━━━━━ EXCERPT TO READ ━━━━━

While my paternal ancestry in Texas extends back to the late 16th century, I am also the son of an immigrant.  My mother was born just outside México City.  But, she was already a U.S. citizen at birth, since her father was born in Michigan.  After my maternal grandmother died in 1940, my grandfather moved his four kids to Dallas where he’d found a job in the midst of World War II.  His mother-in-law, who already spoke fluent English, came with them.  My grandfather got his children social security numbers immediately and insisted that they speak only English in that household.  Some Hispanics laugh at me when I tell them my mother was born in México.  They get even uglier when I tell them my grandfather was German-American.  You don’t make friends with people by mocking their families.  It’s ironic though; in high school, it was the Anglo and Irish kids who hurled racist statements at me.  Now, it’s other Hispanics.

Several years ago, during the Independence Day weekend, a friend and I went nightclubbing.  We started at a Tejano bar just north of downtown Dallas.  I donned my American flag vest; something I usually wear during the Memorial and Independence Day periods.  But, on that one night, my friend suggested I remove it before we enter that Tejano bar; noting that, if anything, I should be wearing a Mexican flag vest, lest I offend the crowd.

“Excuse me?!” I replied.  “This is the United States; not México!  If someone doesn’t like that I’m wearing this American flag vest, they’re more than welcome to tell it to my face – in Spanish or English.  And then, stand back and watch while I rip their head off and dump shit down their throat.”

━━━━━

TASK 1
Copy out the records word for word, starting with their first line and going on through the line with "cierra más rápido", both ends included, and leave the pictures out.
TASK 2
Write what comes next in the essay about family heritage and the American flag vest, picking up right after its last sentence.
The records below are unrelated to the family essay above.

━━━━━ DATA EXTRACTS ━━━━━

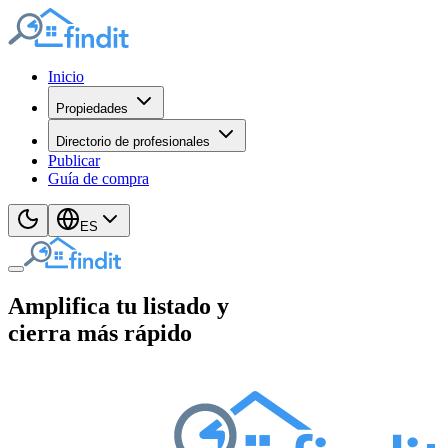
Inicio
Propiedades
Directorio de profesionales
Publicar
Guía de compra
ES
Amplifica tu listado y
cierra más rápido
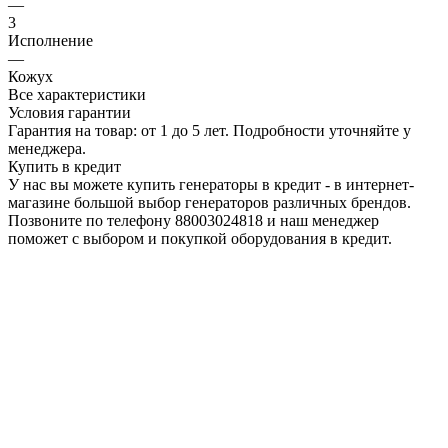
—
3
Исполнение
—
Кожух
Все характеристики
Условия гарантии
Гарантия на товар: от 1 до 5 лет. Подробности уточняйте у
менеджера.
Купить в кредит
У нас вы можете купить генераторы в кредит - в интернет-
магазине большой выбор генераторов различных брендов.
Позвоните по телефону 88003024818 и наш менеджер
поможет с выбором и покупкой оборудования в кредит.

━━━━━

EXERCISE RESPONSE 1
Inicio
Propiedades
Directorio de profesionales
Publicar
Guía de compra
ES
Amplifica tu listado y
cierra más rápido

EXERCISE RESPONSE 2
He didn’t pursue the matter, and I didn’t remove the vest.  No one complained about it – at least not to me.

Some people accuse me of being confused or conflicted.  I’m neither.  One girl dubbed me a “coconut” – brown on the outside and white on the inside.  “Well,” I told her, “I am White – White as in Spaniard and German.”  It seemed I had to remind her – as I do many people – that Spaniards are “White,” too; as in European, as in Caucasian.  Read my essay, “Name Calling,” and you’ll get a sense how ridiculous that racial stuff can get.

The U.S. is at a crossroads; an uncomfortable fork of its own making.  Some large companies and farms began employing illegal immigrants – mostly Mexicans – so they could avoid paying decent wages and health care costs and skirt OSHA safety laws.  As many states and individual cities target illegal immigrants, some of those farms and meat-packing plants find themselves idle; there’s no one to do that kind of work.  That kind of work is hard and dirty.  The often-spoiled American middle and upper classes can’t imagine themselves in such positions.  If it doesn’t involve Microsoft and a laptop, it seems they want nothing to do with it.  When former Mexican president Vicente Fox stated several years ago that Mexican immigrants do the work in the U.S. that our nation’s Black population won’t, he got branded a racist and a bigot by the usual voices on the far left: Jesse Jackson, Al Sharpton, etc.  But, I can relay from first-hand experience that, in the aftermath of Hurricane Katrina, large numbers of Hispanic immigrants poured into New Orleans to help clean up and rebuild the city.  While the mostly Black population was airlifted to other cities where they took up residence in hotels and sports stadiums, Mexicans, Guatemalans and the like were making their way into the decimated “Crescent City” to make it habitable again.  I don’t believe the far left complained about that part of the racial divide.

President Obama and his supporters can laud the “Dream Act” all they want.  But, it’s not my issue.  Even though I’ve been unemployed for some time, I’m not likely to run to the nearest chicken slaughter house or peach orchard to look for work.  Mitt Romney, meanwhile, is still trying to figure out how he and his trophy wife can appeal to Hispanic voters without offending the Republican base that has come to loathe Latinos.  Immigration isn’t a Hispanic issue; it’s an American issue.  I want political operatives to stop placing Latinos beneath that single umbrella – immigrants, illegal immigrants, Chicanos.  ‘You people.’  Our people.  We’re American people.  We don’t all look alike and we certainly don’t all think alike.